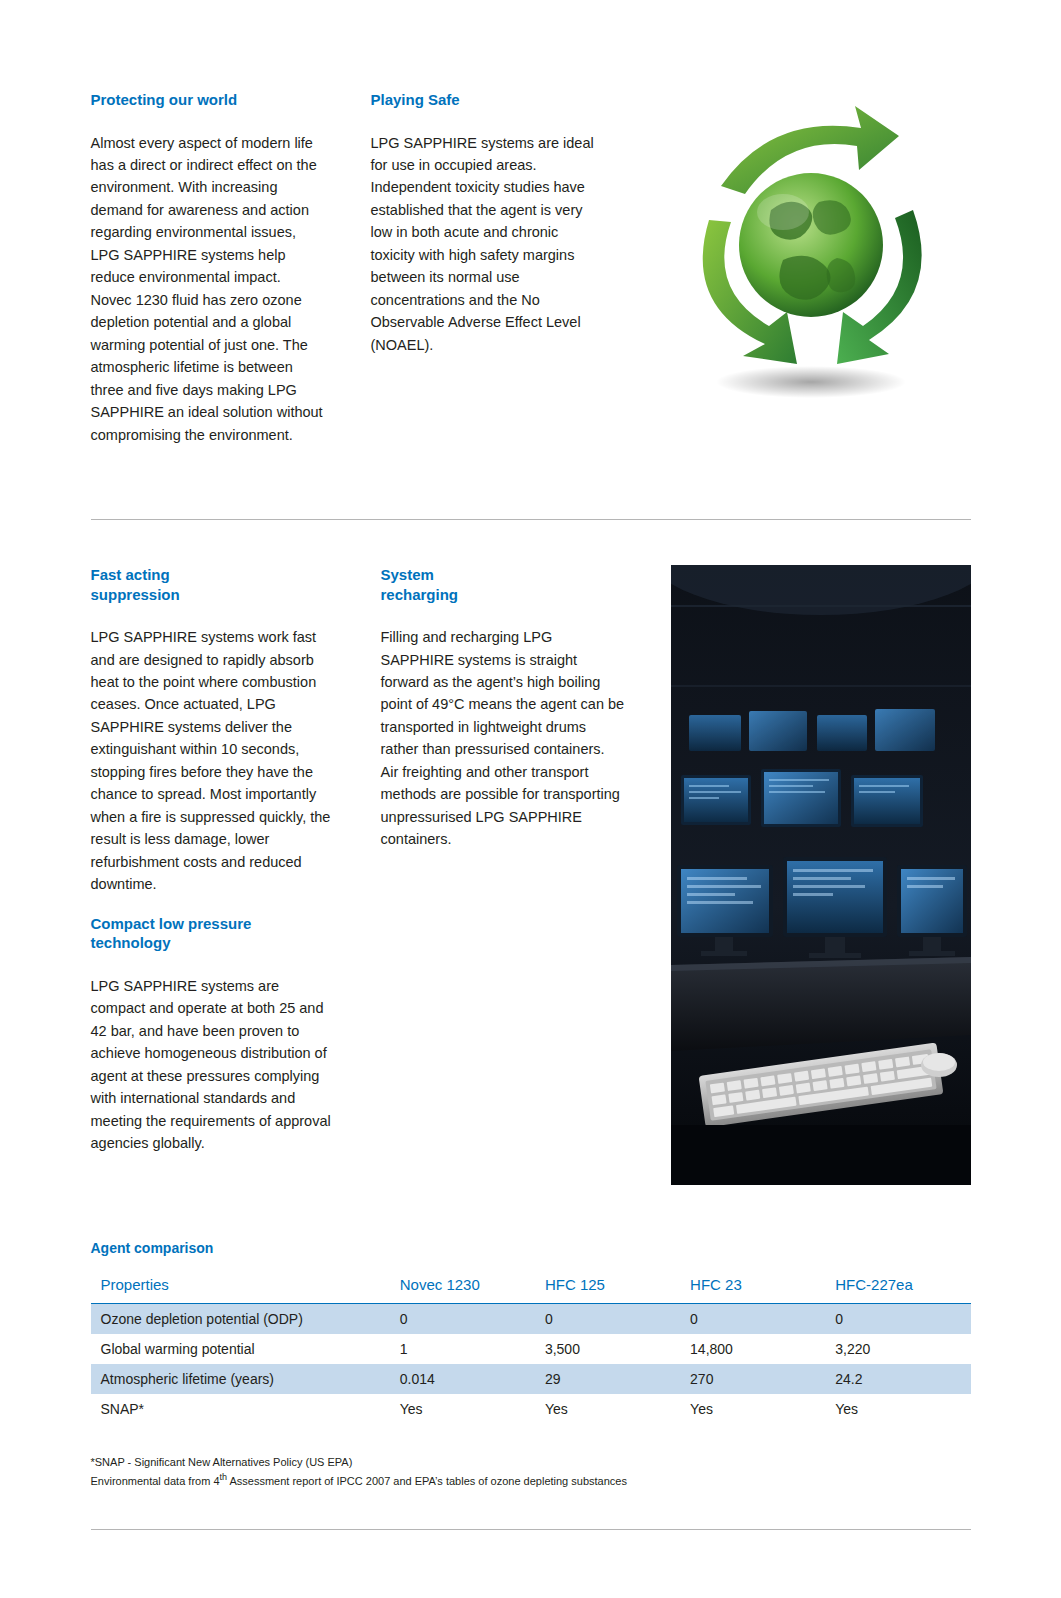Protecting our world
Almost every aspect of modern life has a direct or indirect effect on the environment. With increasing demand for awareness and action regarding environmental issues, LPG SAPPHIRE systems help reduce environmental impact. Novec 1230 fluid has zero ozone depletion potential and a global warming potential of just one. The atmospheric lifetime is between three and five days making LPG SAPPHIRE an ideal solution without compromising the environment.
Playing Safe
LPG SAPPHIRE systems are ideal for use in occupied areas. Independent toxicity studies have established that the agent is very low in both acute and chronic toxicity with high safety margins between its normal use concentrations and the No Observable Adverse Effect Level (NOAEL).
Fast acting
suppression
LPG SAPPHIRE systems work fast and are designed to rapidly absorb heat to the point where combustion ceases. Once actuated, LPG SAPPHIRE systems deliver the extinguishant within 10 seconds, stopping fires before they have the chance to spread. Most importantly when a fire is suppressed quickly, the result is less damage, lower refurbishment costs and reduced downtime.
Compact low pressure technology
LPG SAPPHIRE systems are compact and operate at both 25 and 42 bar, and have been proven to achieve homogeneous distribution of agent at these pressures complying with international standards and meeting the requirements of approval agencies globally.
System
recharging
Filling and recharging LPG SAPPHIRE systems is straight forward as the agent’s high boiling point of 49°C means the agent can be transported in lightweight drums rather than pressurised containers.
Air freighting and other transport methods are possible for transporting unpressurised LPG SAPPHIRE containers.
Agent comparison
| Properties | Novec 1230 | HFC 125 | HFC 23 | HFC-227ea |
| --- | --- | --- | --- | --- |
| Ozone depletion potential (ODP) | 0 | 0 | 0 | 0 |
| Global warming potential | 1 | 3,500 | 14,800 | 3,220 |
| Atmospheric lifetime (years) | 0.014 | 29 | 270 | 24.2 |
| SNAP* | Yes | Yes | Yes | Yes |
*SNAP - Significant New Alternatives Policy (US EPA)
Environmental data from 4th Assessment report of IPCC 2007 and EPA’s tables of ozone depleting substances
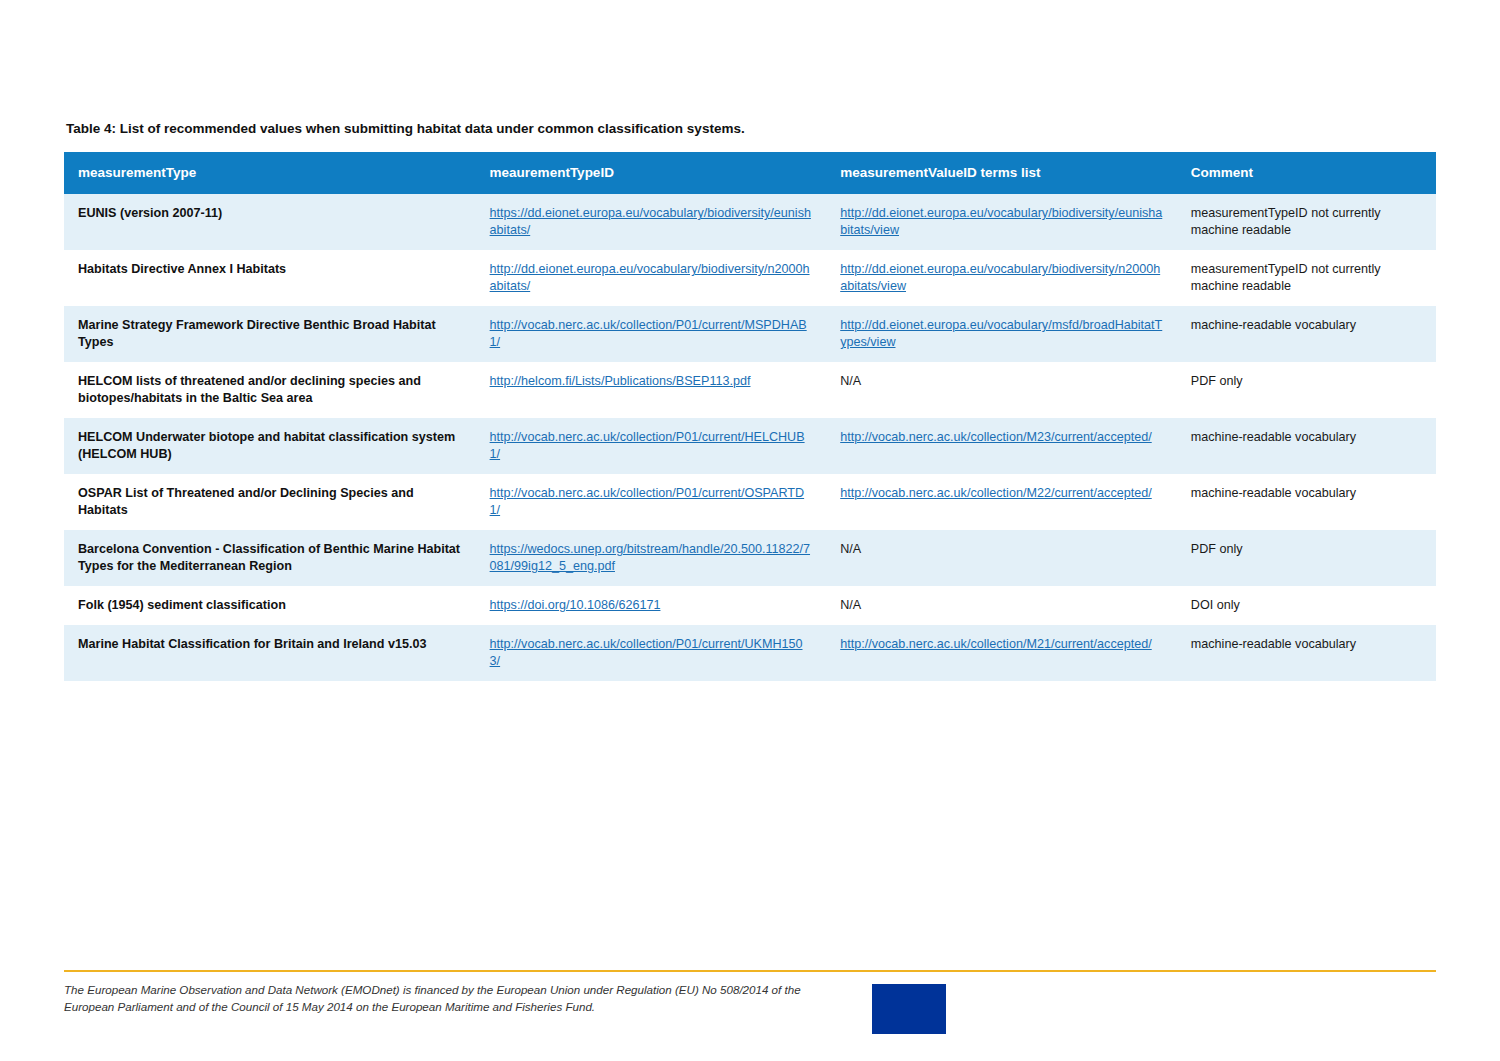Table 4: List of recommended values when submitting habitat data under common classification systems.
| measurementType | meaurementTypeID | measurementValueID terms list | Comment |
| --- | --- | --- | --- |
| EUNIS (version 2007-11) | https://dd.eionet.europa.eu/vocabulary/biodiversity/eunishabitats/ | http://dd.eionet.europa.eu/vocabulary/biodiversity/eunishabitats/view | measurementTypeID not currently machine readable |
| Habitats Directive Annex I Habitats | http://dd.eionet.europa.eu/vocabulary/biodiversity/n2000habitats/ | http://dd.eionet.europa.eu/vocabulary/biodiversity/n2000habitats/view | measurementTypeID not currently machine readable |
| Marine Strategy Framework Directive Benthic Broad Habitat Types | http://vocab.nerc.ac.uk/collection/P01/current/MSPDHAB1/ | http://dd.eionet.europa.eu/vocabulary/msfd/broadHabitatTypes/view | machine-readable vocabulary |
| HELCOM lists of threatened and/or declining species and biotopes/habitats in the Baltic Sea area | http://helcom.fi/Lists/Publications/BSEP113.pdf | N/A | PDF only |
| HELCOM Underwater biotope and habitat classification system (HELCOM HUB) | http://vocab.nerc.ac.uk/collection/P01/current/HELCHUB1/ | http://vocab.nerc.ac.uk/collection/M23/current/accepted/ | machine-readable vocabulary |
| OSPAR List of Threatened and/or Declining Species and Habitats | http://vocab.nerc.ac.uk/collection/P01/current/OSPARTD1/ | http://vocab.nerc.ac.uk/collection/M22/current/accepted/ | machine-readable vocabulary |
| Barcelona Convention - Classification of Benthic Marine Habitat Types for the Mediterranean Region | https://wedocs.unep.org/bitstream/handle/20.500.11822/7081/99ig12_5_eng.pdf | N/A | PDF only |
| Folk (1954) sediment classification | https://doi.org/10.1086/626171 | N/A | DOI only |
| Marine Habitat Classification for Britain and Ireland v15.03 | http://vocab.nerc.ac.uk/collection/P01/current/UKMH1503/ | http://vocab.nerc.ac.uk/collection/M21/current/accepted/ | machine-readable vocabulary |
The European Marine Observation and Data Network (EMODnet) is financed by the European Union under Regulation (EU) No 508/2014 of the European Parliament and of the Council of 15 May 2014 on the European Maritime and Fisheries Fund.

☆ ☆ ☆ ☆ ☆

> [EXERCISE GOAL]
Please reproduce the lines from the line with "23 | HFC-227ea |" to the line with "Policy (US EPA)", both ends included, exactly as they appear above.

> [RESPONSE]
| Properties | Novec 1230 | HFC 125 | HFC 23 | HFC-227ea |
| --- | --- | --- | --- | --- |
| Ozone depletion potential (ODP) | 0 | 0 | 0 | 0 |
| Global warming potential | 1 | 3,500 | 14,800 | 3,220 |
| Atmospheric lifetime (years) | 0.014 | 29 | 270 | 24.2 |
| SNAP* | Yes | Yes | Yes | Yes |
*SNAP - Significant New Alternatives Policy (US EPA)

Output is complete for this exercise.